*** Materials provided Section Begins ***

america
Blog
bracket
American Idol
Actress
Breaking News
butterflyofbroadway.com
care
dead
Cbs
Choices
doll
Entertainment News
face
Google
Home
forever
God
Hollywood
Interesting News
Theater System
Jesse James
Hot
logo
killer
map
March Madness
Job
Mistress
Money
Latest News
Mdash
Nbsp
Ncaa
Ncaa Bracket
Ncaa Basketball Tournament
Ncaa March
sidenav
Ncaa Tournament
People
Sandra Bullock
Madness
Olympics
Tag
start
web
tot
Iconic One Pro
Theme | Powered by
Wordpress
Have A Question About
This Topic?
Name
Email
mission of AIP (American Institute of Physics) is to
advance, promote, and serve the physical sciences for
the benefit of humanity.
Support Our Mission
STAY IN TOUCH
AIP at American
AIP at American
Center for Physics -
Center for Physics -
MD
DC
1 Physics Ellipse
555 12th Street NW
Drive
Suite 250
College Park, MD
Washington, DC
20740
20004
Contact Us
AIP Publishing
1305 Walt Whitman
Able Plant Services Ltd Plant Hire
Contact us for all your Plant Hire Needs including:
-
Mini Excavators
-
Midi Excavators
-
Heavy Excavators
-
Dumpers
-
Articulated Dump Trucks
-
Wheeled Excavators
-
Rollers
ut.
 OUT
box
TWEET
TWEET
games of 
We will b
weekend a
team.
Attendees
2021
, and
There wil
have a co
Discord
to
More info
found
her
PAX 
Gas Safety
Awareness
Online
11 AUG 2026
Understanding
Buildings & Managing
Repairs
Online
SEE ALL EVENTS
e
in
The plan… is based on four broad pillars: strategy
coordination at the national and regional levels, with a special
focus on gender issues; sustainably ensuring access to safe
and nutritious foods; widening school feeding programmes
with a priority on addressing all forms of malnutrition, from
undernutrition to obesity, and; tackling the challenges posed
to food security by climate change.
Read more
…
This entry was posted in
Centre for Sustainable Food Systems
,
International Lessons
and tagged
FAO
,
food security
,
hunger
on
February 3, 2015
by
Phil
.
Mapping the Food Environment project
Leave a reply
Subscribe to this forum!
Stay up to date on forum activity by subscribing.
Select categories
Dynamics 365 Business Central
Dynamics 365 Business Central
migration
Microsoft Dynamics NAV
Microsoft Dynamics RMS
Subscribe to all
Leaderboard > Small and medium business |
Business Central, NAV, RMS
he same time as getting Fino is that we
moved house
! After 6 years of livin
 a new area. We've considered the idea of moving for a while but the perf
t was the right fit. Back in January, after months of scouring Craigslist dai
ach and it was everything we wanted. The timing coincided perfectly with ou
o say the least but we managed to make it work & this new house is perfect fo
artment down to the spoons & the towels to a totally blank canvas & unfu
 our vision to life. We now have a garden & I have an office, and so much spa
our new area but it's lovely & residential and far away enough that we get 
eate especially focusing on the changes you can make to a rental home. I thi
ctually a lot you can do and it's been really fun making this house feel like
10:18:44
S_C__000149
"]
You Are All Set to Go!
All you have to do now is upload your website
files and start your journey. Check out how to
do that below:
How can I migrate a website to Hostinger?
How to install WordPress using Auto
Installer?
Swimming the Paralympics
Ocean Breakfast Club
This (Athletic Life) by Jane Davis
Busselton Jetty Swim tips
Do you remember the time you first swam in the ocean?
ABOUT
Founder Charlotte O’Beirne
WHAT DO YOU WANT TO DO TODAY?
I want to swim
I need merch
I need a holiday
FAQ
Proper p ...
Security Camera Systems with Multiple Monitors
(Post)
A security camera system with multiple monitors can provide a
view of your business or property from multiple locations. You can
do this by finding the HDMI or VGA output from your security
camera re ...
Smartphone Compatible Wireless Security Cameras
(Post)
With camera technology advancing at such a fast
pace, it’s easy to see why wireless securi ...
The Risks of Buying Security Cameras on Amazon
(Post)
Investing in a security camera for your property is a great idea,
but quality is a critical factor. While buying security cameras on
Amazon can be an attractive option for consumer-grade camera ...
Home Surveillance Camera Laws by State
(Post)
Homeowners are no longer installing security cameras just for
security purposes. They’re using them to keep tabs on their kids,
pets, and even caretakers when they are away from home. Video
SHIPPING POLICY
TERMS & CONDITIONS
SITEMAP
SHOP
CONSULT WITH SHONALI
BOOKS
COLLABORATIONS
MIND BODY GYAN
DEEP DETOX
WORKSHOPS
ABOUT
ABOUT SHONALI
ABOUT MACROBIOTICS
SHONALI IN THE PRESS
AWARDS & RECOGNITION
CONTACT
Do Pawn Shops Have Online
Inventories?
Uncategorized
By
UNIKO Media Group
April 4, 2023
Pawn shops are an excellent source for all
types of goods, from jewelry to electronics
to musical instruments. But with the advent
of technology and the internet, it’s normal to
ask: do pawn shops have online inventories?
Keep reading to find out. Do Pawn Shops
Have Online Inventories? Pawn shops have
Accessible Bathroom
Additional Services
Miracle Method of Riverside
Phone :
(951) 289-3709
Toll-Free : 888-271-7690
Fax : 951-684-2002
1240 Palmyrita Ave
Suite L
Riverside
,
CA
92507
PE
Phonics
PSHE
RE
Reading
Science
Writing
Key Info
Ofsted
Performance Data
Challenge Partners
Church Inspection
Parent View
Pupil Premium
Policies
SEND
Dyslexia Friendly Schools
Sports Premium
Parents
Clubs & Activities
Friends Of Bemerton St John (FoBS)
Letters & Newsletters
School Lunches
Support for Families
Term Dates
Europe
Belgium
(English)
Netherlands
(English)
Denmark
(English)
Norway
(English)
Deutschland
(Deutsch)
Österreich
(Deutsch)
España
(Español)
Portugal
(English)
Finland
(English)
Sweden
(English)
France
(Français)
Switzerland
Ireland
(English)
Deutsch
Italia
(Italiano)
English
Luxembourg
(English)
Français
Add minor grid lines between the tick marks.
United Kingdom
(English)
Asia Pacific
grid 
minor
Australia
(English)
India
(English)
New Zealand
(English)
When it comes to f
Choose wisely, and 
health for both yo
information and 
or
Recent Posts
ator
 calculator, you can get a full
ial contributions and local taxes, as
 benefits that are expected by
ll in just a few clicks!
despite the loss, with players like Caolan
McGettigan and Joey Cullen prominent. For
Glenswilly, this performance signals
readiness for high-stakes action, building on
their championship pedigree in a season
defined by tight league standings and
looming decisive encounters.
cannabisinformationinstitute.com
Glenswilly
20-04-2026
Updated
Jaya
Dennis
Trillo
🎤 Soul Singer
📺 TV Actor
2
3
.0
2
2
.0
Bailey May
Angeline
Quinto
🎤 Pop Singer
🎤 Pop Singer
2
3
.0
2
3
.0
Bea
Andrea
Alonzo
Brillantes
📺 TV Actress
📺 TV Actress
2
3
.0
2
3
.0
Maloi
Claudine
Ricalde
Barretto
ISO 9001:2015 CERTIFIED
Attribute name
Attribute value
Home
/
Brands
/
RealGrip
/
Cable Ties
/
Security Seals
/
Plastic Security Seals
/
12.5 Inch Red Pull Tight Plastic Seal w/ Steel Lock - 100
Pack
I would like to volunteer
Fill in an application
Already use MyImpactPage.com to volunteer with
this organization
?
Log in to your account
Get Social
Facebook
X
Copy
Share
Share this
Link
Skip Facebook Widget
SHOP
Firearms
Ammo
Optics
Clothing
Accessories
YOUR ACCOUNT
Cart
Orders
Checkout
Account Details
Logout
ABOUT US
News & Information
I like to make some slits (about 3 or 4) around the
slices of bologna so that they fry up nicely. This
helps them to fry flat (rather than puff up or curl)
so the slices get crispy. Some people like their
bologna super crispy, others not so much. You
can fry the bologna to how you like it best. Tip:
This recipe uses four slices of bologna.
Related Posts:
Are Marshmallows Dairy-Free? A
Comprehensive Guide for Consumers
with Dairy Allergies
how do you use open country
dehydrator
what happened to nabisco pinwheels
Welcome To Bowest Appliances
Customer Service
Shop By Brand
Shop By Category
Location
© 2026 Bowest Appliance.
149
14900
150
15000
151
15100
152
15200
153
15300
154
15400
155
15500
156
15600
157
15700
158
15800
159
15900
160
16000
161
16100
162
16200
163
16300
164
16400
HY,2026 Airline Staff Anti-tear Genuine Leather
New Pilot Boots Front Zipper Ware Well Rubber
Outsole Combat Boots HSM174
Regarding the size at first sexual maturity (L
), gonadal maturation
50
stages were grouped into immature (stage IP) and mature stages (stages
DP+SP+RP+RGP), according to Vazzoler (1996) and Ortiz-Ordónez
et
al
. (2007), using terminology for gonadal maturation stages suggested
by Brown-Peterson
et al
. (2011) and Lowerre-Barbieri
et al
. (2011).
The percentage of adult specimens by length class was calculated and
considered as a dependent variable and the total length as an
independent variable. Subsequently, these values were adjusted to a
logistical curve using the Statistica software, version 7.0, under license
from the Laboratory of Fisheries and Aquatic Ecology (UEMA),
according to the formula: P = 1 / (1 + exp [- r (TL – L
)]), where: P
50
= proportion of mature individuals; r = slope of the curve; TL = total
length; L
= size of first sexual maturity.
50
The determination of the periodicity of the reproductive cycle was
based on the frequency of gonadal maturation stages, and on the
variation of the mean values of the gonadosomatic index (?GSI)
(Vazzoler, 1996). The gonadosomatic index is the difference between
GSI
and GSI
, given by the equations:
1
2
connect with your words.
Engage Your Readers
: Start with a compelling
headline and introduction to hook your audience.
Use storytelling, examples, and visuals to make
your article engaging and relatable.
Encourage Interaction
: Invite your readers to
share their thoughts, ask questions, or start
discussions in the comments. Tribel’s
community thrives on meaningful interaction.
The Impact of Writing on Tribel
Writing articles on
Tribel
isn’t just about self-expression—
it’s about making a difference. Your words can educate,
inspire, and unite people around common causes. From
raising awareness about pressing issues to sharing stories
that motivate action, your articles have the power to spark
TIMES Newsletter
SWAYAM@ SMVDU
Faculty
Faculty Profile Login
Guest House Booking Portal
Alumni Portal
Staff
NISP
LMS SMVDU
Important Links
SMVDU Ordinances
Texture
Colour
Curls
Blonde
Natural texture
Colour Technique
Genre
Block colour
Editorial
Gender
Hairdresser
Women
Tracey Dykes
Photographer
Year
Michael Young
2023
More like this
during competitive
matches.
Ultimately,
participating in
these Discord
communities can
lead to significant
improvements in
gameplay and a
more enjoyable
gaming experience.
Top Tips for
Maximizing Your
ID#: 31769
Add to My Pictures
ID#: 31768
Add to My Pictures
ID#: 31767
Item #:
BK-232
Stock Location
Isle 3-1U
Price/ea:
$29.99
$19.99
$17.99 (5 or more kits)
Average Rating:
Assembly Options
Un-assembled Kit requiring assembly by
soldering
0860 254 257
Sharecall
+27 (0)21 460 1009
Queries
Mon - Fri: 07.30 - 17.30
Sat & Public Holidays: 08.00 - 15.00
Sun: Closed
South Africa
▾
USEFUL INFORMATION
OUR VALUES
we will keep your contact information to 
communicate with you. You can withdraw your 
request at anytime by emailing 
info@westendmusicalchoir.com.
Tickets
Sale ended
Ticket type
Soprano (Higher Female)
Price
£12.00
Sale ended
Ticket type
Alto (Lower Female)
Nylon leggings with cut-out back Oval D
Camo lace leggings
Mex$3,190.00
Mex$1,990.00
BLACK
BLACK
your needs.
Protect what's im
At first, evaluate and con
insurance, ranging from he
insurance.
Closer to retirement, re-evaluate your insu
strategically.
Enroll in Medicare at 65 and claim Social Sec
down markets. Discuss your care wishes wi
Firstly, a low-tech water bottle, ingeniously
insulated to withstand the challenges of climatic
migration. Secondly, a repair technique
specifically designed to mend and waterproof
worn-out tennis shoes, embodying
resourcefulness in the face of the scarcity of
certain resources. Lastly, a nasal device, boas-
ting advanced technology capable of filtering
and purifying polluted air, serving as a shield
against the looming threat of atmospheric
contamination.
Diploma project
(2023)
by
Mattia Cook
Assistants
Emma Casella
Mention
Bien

*** Materials provided Section Ends ***

Description of the task: In the records above, find each line that mentions the word "Riverside", and copy it.

Task output:
Miracle Method of Riverside
Riverside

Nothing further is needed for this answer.